(Records contained in a dataset)
────────

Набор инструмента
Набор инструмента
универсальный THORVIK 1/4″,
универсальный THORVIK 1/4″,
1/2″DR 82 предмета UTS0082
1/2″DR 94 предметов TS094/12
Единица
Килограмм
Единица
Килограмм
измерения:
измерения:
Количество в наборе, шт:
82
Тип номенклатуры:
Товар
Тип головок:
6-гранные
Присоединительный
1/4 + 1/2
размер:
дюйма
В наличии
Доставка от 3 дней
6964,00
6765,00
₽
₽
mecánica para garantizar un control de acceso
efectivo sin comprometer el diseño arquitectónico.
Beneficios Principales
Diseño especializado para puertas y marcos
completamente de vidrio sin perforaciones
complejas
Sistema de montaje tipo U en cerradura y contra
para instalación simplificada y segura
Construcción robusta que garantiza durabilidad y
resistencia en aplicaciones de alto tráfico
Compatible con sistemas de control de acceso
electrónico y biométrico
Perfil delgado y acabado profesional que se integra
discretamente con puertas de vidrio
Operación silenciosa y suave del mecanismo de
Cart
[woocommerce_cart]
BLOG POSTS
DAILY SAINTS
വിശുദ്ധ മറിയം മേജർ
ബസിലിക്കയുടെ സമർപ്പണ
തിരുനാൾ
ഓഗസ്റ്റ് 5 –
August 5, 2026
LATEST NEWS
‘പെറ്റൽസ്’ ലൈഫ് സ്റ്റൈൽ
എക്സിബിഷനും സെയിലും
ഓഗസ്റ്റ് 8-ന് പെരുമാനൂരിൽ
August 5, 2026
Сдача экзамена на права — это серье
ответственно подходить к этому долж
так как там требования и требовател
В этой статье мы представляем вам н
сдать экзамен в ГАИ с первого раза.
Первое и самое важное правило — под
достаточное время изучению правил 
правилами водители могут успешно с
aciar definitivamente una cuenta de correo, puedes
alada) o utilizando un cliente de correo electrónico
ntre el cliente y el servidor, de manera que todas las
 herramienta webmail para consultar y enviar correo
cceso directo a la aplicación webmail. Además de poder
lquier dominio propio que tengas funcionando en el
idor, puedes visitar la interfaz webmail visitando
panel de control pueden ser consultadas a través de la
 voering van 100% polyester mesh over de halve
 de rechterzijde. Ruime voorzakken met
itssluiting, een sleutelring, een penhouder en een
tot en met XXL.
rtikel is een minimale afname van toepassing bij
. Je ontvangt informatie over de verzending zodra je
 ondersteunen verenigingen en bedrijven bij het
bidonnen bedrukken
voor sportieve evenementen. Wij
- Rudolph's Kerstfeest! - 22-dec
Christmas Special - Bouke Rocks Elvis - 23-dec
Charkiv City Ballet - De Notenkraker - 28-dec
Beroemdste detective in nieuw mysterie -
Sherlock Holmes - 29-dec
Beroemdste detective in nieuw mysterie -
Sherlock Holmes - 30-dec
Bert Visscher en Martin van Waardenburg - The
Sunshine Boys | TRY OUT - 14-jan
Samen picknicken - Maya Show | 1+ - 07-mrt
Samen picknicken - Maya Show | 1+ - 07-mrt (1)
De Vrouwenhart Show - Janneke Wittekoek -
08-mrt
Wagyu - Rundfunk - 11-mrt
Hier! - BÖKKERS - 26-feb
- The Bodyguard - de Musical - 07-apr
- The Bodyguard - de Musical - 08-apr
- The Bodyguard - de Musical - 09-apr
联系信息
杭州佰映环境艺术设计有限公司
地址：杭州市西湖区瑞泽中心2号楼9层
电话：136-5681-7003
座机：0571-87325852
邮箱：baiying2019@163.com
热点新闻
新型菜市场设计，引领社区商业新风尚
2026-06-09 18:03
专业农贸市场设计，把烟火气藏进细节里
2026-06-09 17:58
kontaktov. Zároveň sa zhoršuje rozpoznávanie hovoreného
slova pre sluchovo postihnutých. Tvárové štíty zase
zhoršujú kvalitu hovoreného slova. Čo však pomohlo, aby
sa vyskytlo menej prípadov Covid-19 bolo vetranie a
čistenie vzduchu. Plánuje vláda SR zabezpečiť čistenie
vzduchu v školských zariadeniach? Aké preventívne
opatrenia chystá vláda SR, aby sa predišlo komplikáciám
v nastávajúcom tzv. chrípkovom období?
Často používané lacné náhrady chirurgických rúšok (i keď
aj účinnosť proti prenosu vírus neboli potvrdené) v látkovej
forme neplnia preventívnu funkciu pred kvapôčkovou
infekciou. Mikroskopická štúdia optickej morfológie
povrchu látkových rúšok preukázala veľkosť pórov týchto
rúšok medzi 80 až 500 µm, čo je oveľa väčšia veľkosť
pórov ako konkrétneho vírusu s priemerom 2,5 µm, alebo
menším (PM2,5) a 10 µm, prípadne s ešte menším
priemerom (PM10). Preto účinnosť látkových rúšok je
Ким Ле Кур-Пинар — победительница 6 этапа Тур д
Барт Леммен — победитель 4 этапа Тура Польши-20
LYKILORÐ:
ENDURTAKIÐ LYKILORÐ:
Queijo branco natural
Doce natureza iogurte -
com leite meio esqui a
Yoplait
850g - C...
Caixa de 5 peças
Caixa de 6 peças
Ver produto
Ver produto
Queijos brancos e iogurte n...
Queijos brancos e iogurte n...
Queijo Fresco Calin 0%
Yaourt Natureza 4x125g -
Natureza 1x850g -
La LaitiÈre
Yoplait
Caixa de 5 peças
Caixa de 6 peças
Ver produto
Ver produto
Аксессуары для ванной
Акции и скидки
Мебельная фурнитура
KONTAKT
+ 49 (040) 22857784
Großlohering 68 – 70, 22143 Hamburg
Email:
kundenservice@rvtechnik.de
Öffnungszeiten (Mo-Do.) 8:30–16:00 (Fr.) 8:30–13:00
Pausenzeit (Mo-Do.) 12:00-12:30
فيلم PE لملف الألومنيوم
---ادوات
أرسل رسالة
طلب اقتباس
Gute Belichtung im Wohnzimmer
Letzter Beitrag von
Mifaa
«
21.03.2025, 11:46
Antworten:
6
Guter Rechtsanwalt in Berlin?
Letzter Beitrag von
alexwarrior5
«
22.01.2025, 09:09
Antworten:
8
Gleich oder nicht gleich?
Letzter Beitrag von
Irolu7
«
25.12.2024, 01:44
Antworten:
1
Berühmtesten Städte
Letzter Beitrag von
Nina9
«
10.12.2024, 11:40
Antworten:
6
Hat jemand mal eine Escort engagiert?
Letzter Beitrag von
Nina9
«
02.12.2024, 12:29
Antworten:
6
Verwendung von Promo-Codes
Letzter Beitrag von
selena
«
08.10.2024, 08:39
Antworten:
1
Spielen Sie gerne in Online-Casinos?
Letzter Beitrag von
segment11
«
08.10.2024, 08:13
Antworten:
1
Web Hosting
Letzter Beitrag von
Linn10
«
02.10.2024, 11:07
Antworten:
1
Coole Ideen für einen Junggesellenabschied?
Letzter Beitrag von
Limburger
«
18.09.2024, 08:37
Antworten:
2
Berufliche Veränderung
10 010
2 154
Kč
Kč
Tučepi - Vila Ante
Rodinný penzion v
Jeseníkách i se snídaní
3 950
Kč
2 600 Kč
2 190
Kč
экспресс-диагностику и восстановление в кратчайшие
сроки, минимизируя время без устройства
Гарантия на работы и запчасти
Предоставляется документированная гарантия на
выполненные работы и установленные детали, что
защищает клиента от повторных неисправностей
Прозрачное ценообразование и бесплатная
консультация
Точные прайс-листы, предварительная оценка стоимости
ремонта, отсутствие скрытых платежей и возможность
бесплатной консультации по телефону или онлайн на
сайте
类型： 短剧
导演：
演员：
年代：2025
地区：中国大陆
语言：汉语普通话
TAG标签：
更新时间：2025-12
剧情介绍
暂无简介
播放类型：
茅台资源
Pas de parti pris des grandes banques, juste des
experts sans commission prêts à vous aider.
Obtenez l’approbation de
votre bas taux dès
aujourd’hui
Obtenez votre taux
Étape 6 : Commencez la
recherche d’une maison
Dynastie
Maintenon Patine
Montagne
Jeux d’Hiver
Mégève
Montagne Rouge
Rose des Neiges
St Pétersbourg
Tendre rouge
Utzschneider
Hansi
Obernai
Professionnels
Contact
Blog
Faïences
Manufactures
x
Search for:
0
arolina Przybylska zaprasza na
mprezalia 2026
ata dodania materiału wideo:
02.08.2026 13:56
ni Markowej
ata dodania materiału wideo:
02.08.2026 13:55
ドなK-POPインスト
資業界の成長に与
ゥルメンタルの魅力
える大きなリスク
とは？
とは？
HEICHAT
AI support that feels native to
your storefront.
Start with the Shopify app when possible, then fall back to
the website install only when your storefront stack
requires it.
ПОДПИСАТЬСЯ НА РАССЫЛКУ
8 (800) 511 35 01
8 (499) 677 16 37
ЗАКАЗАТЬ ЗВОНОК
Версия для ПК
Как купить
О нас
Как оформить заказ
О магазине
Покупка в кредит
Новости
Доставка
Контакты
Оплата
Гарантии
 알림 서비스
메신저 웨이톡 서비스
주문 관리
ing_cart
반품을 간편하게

────────

What is needed — Rewrite the entries from the start through the line containing "mecánica para garantizar un control de acceso", changing every "Килограмм" to "кг" and leaving all other text as it is.

Problem solution —
Набор инструмента
Набор инструмента
универсальный THORVIK 1/4″,
универсальный THORVIK 1/4″,
1/2″DR 82 предмета UTS0082
1/2″DR 94 предметов TS094/12
Единица
кг
Единица
кг
измерения:
измерения:
Количество в наборе, шт:
82
Тип номенклатуры:
Товар
Тип головок:
6-гранные
Присоединительный
1/4 + 1/2
размер:
дюйма
В наличии
Доставка от 3 дней
6964,00
6765,00
₽
₽
mecánica para garantizar un control de acceso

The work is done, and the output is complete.